◆ About this exercise ◆
Every record that follows should be written out again without any change.

◆ Supplied data ◆
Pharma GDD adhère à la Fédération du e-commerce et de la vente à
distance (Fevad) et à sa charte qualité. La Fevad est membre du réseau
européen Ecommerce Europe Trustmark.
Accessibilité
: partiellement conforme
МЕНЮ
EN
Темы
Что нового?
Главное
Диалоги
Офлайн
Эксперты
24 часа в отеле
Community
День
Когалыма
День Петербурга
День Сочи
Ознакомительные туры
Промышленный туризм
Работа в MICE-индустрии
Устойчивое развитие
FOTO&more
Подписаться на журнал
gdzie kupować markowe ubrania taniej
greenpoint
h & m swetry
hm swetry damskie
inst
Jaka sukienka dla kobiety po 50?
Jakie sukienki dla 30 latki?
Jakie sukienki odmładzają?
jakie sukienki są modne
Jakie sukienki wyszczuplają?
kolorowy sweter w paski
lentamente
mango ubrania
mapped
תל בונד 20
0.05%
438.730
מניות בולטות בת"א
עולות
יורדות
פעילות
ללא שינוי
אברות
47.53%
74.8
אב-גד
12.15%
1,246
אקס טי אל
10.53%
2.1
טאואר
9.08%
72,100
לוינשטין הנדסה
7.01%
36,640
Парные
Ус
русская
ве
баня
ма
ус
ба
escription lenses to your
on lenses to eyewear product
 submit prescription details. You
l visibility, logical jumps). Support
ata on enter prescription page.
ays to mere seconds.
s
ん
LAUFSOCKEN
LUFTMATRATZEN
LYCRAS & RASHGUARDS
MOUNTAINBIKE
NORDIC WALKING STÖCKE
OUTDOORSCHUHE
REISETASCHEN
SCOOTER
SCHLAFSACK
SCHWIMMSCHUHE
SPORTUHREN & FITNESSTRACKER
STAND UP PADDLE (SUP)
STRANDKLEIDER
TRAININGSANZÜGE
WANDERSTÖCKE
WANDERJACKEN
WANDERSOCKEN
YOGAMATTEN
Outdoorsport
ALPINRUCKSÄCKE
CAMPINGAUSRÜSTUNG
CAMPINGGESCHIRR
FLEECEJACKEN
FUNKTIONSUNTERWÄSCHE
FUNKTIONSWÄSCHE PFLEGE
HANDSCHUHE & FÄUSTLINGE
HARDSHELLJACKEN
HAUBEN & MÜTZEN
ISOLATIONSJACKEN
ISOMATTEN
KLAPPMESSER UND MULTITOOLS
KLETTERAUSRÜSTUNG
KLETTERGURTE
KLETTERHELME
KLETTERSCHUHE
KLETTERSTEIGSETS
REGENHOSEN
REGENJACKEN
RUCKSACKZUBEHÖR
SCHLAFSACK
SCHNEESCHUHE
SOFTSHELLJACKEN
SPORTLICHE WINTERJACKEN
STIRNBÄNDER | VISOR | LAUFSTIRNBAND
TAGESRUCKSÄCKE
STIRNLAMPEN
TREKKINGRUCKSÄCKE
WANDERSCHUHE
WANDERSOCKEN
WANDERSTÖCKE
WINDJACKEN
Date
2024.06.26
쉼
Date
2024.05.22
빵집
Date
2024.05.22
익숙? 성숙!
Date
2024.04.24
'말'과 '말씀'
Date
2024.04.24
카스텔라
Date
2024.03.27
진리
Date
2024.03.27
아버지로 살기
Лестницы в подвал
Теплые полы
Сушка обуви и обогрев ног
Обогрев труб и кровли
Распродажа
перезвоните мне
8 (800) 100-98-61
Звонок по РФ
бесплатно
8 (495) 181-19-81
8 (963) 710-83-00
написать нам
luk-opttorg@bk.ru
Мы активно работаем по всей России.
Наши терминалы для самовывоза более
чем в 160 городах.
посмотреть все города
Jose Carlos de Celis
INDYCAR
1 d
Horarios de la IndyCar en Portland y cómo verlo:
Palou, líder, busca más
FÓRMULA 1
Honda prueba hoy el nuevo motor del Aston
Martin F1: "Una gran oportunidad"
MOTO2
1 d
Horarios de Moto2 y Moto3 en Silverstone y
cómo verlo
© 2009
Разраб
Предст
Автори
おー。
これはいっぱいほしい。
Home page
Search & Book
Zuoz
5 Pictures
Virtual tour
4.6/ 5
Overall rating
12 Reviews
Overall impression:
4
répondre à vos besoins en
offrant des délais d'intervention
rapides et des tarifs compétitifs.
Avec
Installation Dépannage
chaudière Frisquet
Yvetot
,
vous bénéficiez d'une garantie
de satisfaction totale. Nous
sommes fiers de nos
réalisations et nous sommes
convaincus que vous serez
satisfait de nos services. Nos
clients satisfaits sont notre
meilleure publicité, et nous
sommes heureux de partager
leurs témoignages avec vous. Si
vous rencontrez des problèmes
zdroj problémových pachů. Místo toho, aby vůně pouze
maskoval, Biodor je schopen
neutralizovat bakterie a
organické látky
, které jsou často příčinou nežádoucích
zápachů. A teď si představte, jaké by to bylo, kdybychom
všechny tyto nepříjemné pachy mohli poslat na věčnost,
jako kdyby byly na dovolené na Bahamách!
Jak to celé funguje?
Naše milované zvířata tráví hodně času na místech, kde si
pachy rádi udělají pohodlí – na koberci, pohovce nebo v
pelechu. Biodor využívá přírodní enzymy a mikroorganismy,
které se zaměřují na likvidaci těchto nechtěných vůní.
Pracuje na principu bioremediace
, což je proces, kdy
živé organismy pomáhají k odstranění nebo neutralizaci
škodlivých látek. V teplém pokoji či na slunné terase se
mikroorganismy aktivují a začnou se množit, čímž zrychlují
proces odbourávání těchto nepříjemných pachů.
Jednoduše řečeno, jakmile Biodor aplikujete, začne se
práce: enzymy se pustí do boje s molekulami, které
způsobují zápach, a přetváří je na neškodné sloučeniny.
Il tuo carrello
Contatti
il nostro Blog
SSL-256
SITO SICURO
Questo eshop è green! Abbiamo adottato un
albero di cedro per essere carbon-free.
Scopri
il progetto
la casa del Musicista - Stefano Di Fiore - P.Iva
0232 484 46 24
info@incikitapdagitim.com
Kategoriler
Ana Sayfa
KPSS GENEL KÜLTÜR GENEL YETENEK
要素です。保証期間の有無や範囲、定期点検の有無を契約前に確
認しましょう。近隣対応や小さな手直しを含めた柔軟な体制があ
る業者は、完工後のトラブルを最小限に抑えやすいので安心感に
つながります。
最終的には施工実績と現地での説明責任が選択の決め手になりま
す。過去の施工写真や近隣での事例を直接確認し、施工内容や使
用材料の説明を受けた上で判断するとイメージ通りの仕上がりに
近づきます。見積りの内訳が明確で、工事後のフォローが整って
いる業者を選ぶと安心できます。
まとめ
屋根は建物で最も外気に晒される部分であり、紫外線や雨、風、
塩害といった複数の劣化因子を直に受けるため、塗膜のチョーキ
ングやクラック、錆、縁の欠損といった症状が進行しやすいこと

◆ Final answer ◆
Pharma GDD adhère à la Fédération du e-commerce et de la vente à
distance (Fevad) et à sa charte qualité. La Fevad est membre du réseau
européen Ecommerce Europe Trustmark.
Accessibilité
: partiellement conforme
МЕНЮ
EN
Темы
Что нового?
Главное
Диалоги
Офлайн
Эксперты
24 часа в отеле
Community
День
Когалыма
День Петербурга
День Сочи
Ознакомительные туры
Промышленный туризм
Работа в MICE-индустрии
Устойчивое развитие
FOTO&more
Подписаться на журнал
gdzie kupować markowe ubrania taniej
greenpoint
h & m swetry
hm swetry damskie
inst
Jaka sukienka dla kobiety po 50?
Jakie sukienki dla 30 latki?
Jakie sukienki odmładzają?
jakie sukienki są modne
Jakie sukienki wyszczuplają?
kolorowy sweter w paski
lentamente
mango ubrania
mapped
תל בונד 20
0.05%
438.730
מניות בולטות בת"א
עולות
יורדות
פעילות
ללא שינוי
אברות
47.53%
74.8
אב-גד
12.15%
1,246
אקס טי אל
10.53%
2.1
טאואר
9.08%
72,100
לוינשטין הנדסה
7.01%
36,640
Парные
Ус
русская
ве
баня
ма
ус
ба
escription lenses to your
on lenses to eyewear product
 submit prescription details. You
l visibility, logical jumps). Support
ata on enter prescription page.
ays to mere seconds.
s
ん
LAUFSOCKEN
LUFTMATRATZEN
LYCRAS & RASHGUARDS
MOUNTAINBIKE
NORDIC WALKING STÖCKE
OUTDOORSCHUHE
REISETASCHEN
SCOOTER
SCHLAFSACK
SCHWIMMSCHUHE
SPORTUHREN & FITNESSTRACKER
STAND UP PADDLE (SUP)
STRANDKLEIDER
TRAININGSANZÜGE
WANDERSTÖCKE
WANDERJACKEN
WANDERSOCKEN
YOGAMATTEN
Outdoorsport
ALPINRUCKSÄCKE
CAMPINGAUSRÜSTUNG
CAMPINGGESCHIRR
FLEECEJACKEN
FUNKTIONSUNTERWÄSCHE
FUNKTIONSWÄSCHE PFLEGE
HANDSCHUHE & FÄUSTLINGE
HARDSHELLJACKEN
HAUBEN & MÜTZEN
ISOLATIONSJACKEN
ISOMATTEN
KLAPPMESSER UND MULTITOOLS
KLETTERAUSRÜSTUNG
KLETTERGURTE
KLETTERHELME
KLETTERSCHUHE
KLETTERSTEIGSETS
REGENHOSEN
REGENJACKEN
RUCKSACKZUBEHÖR
SCHLAFSACK
SCHNEESCHUHE
SOFTSHELLJACKEN
SPORTLICHE WINTERJACKEN
STIRNBÄNDER | VISOR | LAUFSTIRNBAND
TAGESRUCKSÄCKE
STIRNLAMPEN
TREKKINGRUCKSÄCKE
WANDERSCHUHE
WANDERSOCKEN
WANDERSTÖCKE
WINDJACKEN
Date
2024.06.26
쉼
Date
2024.05.22
빵집
Date
2024.05.22
익숙? 성숙!
Date
2024.04.24
'말'과 '말씀'
Date
2024.04.24
카스텔라
Date
2024.03.27
진리
Date
2024.03.27
아버지로 살기
Лестницы в подвал
Теплые полы
Сушка обуви и обогрев ног
Обогрев труб и кровли
Распродажа
перезвоните мне
8 (800) 100-98-61
Звонок по РФ
бесплатно
8 (495) 181-19-81
8 (963) 710-83-00
написать нам
luk-opttorg@bk.ru
Мы активно работаем по всей России.
Наши терминалы для самовывоза более
чем в 160 городах.
посмотреть все города
Jose Carlos de Celis
INDYCAR
1 d
Horarios de la IndyCar en Portland y cómo verlo:
Palou, líder, busca más
FÓRMULA 1
Honda prueba hoy el nuevo motor del Aston
Martin F1: "Una gran oportunidad"
MOTO2
1 d
Horarios de Moto2 y Moto3 en Silverstone y
cómo verlo
© 2009
Разраб
Предст
Автори
おー。
これはいっぱいほしい。
Home page
Search & Book
Zuoz
5 Pictures
Virtual tour
4.6/ 5
Overall rating
12 Reviews
Overall impression:
4
répondre à vos besoins en
offrant des délais d'intervention
rapides et des tarifs compétitifs.
Avec
Installation Dépannage
chaudière Frisquet
Yvetot
,
vous bénéficiez d'une garantie
de satisfaction totale. Nous
sommes fiers de nos
réalisations et nous sommes
convaincus que vous serez
satisfait de nos services. Nos
clients satisfaits sont notre
meilleure publicité, et nous
sommes heureux de partager
leurs témoignages avec vous. Si
vous rencontrez des problèmes
zdroj problémových pachů. Místo toho, aby vůně pouze
maskoval, Biodor je schopen
neutralizovat bakterie a
organické látky
, které jsou často příčinou nežádoucích
zápachů. A teď si představte, jaké by to bylo, kdybychom
všechny tyto nepříjemné pachy mohli poslat na věčnost,
jako kdyby byly na dovolené na Bahamách!
Jak to celé funguje?
Naše milované zvířata tráví hodně času na místech, kde si
pachy rádi udělají pohodlí – na koberci, pohovce nebo v
pelechu. Biodor využívá přírodní enzymy a mikroorganismy,
které se zaměřují na likvidaci těchto nechtěných vůní.
Pracuje na principu bioremediace
, což je proces, kdy
živé organismy pomáhají k odstranění nebo neutralizaci
škodlivých látek. V teplém pokoji či na slunné terase se
mikroorganismy aktivují a začnou se množit, čímž zrychlují
proces odbourávání těchto nepříjemných pachů.
Jednoduše řečeno, jakmile Biodor aplikujete, začne se
práce: enzymy se pustí do boje s molekulami, které
způsobují zápach, a přetváří je na neškodné sloučeniny.
Il tuo carrello
Contatti
il nostro Blog
SSL-256
SITO SICURO
Questo eshop è green! Abbiamo adottato un
albero di cedro per essere carbon-free.
Scopri
il progetto
la casa del Musicista - Stefano Di Fiore - P.Iva
0232 484 46 24
info@incikitapdagitim.com
Kategoriler
Ana Sayfa
KPSS GENEL KÜLTÜR GENEL YETENEK
要素です。保証期間の有無や範囲、定期点検の有無を契約前に確
認しましょう。近隣対応や小さな手直しを含めた柔軟な体制があ
る業者は、完工後のトラブルを最小限に抑えやすいので安心感に
つながります。
最終的には施工実績と現地での説明責任が選択の決め手になりま
す。過去の施工写真や近隣での事例を直接確認し、施工内容や使
用材料の説明を受けた上で判断するとイメージ通りの仕上がりに
近づきます。見積りの内訳が明確で、工事後のフォローが整って
いる業者を選ぶと安心できます。
まとめ
屋根は建物で最も外気に晒される部分であり、紫外線や雨、風、
塩害といった複数の劣化因子を直に受けるため、塗膜のチョーキ
ングやクラック、錆、縁の欠損といった症状が進行しやすいこと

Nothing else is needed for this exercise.